Polish,, Houdans, and Crevaceours (sp). 

Polish have always been a favorite of mine. Most are okay with being picked up. Then I started with Houdans and I have 2 and 1 before that. I also have 2 Creves . Polish can be neurotic and are better with a haircut around the eyes, 

Creves look like black Polish, but somewhat less neurotic and have grown into docile birds. I don't think they are as hardy as Polish.

Houdans are lovely. They've been docile and friendly. Larger than Polish and nice loose fluffy feathers.  I will always like them.

Just thought I'd describe the tophats I have.


----------



## chickenqueen (Jan 9, 2016)

Anything w/ a hair-do or feathered feet gets a thumbs up from me!!!


----------



## Maryellen (Jan 21, 2015)

I love those breeds too, I have 2 polish but want the other two breeds too . They are just soo pretty.


----------



## seminole wind (Aug 22, 2015)

The Houdans seem hardy. But the Creves- I have 2 out of 5 left after 2 years now. 2 died in shipping and one was found dead a year ago.

They are all very sweet birds.


----------



## Maryellen (Jan 21, 2015)

I also want the appenzeller,their hens are gorgeous


----------



## Maryellen (Jan 21, 2015)

The sultans are cool too with their hairdo


----------



## seminole wind (Aug 22, 2015)

Maryellen said:


> I also want the appenzeller,their hens are gorgeous


I had a pair but they always got picked on so I gave them up.


----------



## Maryellen (Jan 21, 2015)

I notice my polish are very skittish and get picked on more by some of my other hens


----------



## hildar (Oct 3, 2013)

Yes the Polish that we got from our surprise box last year are now fully grown. I have only 2 girls left and 1 boy out of the 9 due to the neighbors dog getting in the yard. However they are not all the same colors. We have a golden laced, and a white crested black, The only rooster is golden laced and our "Silky" is not a silkie he is a Sultan and he is in love with the white crested female. He follows her all over the yard and gives her all of his snacks.

I do love the Polish, however I have to keep trimming them up so they can see.


----------



## seminole wind (Aug 22, 2015)

Maryellen said:


> I notice my polish are very skittish and get picked on more by some of my other hens


I've seen my Polish and one Creve have a dramatic personality change after a real good but ugly haircut. That crest makes them feel like they're being snuck up on.

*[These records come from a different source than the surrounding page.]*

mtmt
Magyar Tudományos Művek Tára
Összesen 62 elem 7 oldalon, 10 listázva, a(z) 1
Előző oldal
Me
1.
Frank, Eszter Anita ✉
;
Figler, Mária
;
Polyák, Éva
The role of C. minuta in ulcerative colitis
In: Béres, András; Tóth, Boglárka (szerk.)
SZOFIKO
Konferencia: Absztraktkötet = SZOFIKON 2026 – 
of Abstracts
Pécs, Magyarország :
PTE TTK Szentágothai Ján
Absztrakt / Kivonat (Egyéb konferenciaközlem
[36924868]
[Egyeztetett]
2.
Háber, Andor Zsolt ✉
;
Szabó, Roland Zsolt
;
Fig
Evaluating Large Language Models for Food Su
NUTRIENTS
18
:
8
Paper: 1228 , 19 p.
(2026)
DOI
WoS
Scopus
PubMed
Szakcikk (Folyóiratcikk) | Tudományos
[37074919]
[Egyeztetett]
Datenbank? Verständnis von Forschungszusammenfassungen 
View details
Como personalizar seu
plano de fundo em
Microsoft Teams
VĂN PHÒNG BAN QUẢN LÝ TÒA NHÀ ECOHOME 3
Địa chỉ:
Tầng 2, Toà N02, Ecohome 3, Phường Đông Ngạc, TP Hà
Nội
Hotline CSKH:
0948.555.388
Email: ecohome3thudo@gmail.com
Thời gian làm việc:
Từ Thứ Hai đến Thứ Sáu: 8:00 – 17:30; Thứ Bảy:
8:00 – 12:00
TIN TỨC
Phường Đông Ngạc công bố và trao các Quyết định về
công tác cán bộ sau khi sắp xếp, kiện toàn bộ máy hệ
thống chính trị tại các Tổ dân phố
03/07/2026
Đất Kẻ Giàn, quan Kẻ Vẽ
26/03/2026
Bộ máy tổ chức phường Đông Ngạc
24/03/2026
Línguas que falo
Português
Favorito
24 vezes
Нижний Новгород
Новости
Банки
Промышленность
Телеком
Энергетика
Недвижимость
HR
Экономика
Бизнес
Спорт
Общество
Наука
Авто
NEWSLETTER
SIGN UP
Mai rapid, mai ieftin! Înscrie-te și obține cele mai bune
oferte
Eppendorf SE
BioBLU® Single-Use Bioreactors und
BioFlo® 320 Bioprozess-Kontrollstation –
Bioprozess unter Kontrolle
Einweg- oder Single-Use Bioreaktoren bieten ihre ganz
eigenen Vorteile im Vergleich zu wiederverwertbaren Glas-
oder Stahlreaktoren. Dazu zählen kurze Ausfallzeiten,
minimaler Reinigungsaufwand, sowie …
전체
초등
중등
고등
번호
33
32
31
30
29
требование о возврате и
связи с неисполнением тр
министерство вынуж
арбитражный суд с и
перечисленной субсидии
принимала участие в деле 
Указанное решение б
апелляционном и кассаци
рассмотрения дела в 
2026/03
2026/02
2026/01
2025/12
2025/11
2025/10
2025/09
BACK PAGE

Hildar, sorry you had neighbor dog attacks.


----------



## chickenqueen (Jan 9, 2016)

Can you shoot the neighbor's dog?That will stop that from happening,permanently.I had that problem for years and lost a lot of chickens to the neighbors' dogs.I have the right,by law,to protect my livestock and after shooting 5 dogs,the neighbors keep their dogs locked up.Too bad I had to shoot the dogs because of the owners irresponsibility.Now I just have to watch out for dumped off dogs.I always have a loaded shotgun by both doors and I have a baby monitor out in the coop so I can hear if something is happening in the back coop/yard. I can be out and shooting in a matter of seconds.The last time I went charging out and came back in after securing the yard,Dale made the comment that he didn't know I could still move that fast.


----------